In the midst of the continual chaos that has become our normal, I have struggled to watch anything besides Gilmore Girls. My emotional bandwidth is spent, and I’ve found I cannot willingly subject myself to any more hurt or drama, even fictional. For me, it’s harmonious Stars Hollow vibes only.

Apple TV’s Ted Lasso is the only exception to this rule. The premise, if you haven’t seen it, is as follows: Ted Lasso, an American football coach, is hired to coach a football team…in England. Ted proclaims “you could fill two internets with what I don’t know about football,” (aka soccer), and the team and its hometown are less than thrilled with his presence. It’s a ridiculously unrealistic concept, but that’s part of why the show is so refreshing.

Like Gilmore Girls, Ted Lasso isn’t completely devoid of conflict. Its characters navigate breakups, divorce, devastating loss, career changes, and deep emotional pain throughout the two seasons. But the balance at the end of the day always tilts towards good. Friends apologize to one another when they make mistakes. The characters openly talk about what’s hurting them and feel free to yell (often expletives) when they’re angry. They show up for one another and sit in the difficult moments when there’s nothing to be said. It’s real and raw and wonderful and hilarious. And somehow both wholesome and raunchy—because British humor necessitated both.
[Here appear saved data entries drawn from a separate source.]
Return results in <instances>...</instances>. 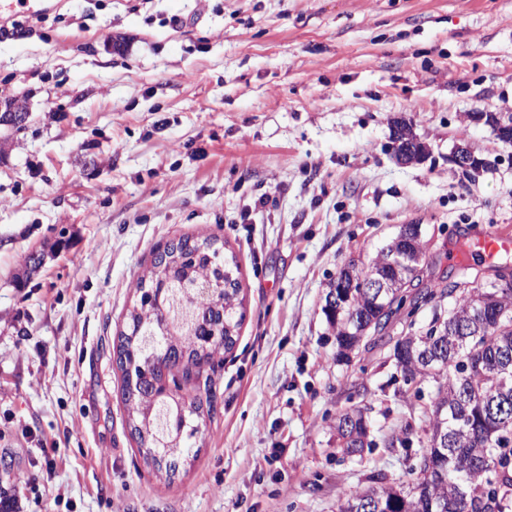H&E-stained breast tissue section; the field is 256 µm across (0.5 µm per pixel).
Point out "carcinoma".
Wrapping results in <instances>:
<instances>
[{"label":"carcinoma","instance_id":"cac0c4a2","mask_svg":"<svg viewBox=\"0 0 512 512\" xmlns=\"http://www.w3.org/2000/svg\"><path fill=\"white\" fill-rule=\"evenodd\" d=\"M422 260L407 262L399 271L372 261L363 267L342 269L328 288L345 295V309L325 311L336 331L341 353L359 348L350 313L383 329L405 303L451 295L457 285L466 288L457 306L472 331L460 336L437 324L433 317L423 332H409L396 342L393 353L401 374L431 377L437 383L432 427L425 450L414 469L413 486H391L379 477L364 490L349 494L338 512H353L362 502H374L369 512H509L512 509V424L495 431L490 415L512 420V297L492 300L475 279L460 272L459 279L439 292L408 298V288L421 277ZM236 260H228L215 240L200 243L189 238L168 243L158 251L152 269L137 285L138 299L120 332L117 364L123 373V396L131 409V435L151 461L176 468L178 460L194 453L197 426L203 412L197 390L174 386L165 402L148 397L144 386L166 389L175 382L173 371L202 373L211 352L233 350L244 314L239 299ZM388 278L391 288L376 300L359 281ZM441 346L443 359L425 364L422 357ZM349 412L336 419V437L343 454L352 456L373 441L362 421L344 428ZM452 437L448 447L436 440Z\"/></svg>","mask_w":512,"mask_h":512}]
</instances>
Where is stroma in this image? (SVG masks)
<instances>
[{"label": "stroma", "mask_w": 512, "mask_h": 512, "mask_svg": "<svg viewBox=\"0 0 512 512\" xmlns=\"http://www.w3.org/2000/svg\"><path fill=\"white\" fill-rule=\"evenodd\" d=\"M58 2L0 24V105L30 114L0 134V494L21 512H336L371 477L408 487L437 384L404 383L392 353L434 307L346 361L327 285L404 224L422 228L420 289L464 265L493 281L451 253L512 227L494 128L512 117V0ZM400 118L419 162L394 157ZM459 144L486 168L455 167ZM182 237L235 254L245 318L170 479L131 435L114 344ZM356 407L375 446L351 457L335 424Z\"/></svg>", "instance_id": "obj_1"}]
</instances>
The script is peppered with disarming, wonderfully challenging tidbits of wisdom from the objectively likeable Ted. His quick sense of humor diffuses many an argument amongst the team, as half the time they’re trying to figure out what he’s even talking about. In one of my favorite episodes, Ted debuts a trick play to help combat a particularly difficult team. The play, dubbed The Lasso Special, is completely laughable—they set up the soccer field like an American football team would begin a play. I won’t spoil the results, but that unexpected creativity and perspective sums up what makes the show so special.

I think Ted Lasso illustrates a need we all feel deeply for genuine connection, for joy, and for good people to triumph. Ted’s chipper attitude frustrates many of his colleagues, but it’s honest. He radically changes the lives of his team and those in his inner circle by being vulnerable and opening the door for them to be vulnerable in return. He doesn’t force it; he just plants the seed and encourages them to believe—in themselves, in each other, in the hope that things might actually work out in the end.
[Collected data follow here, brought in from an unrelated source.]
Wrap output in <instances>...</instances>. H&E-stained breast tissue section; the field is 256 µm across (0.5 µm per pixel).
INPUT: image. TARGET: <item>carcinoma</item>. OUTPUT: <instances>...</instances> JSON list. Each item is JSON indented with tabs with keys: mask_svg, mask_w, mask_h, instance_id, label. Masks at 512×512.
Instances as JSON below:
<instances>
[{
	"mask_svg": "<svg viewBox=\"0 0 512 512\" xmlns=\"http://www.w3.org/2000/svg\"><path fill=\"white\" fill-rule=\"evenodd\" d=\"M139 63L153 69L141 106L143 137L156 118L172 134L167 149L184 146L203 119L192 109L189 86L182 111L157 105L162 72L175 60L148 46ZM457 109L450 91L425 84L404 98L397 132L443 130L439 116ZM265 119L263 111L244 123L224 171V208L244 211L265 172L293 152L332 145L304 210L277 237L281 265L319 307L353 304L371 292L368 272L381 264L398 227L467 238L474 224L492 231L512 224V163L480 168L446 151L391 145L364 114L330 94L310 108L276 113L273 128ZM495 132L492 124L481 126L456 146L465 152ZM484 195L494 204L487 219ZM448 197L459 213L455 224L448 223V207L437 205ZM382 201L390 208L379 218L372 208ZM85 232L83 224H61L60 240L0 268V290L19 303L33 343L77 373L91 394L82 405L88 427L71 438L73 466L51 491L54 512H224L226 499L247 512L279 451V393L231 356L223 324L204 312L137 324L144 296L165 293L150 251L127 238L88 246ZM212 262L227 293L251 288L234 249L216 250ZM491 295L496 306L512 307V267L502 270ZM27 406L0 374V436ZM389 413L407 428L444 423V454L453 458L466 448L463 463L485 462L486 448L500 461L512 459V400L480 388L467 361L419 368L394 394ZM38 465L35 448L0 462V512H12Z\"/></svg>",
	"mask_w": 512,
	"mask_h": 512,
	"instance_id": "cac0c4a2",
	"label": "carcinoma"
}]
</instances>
And so because of Ted Lasso I find myself, an arguably non-sporty person, saying “football is life!” enthusiastically to my dog on a Tuesday. Because I want teamwork and vulnerability to win. Because Ted reminded me to believe.


  1. Ansley Kelly

    Love love love Ted Lasso, and you captured its magic well! #believe

    • Olivia Harre

      It’s the absolute best show. Thank you!!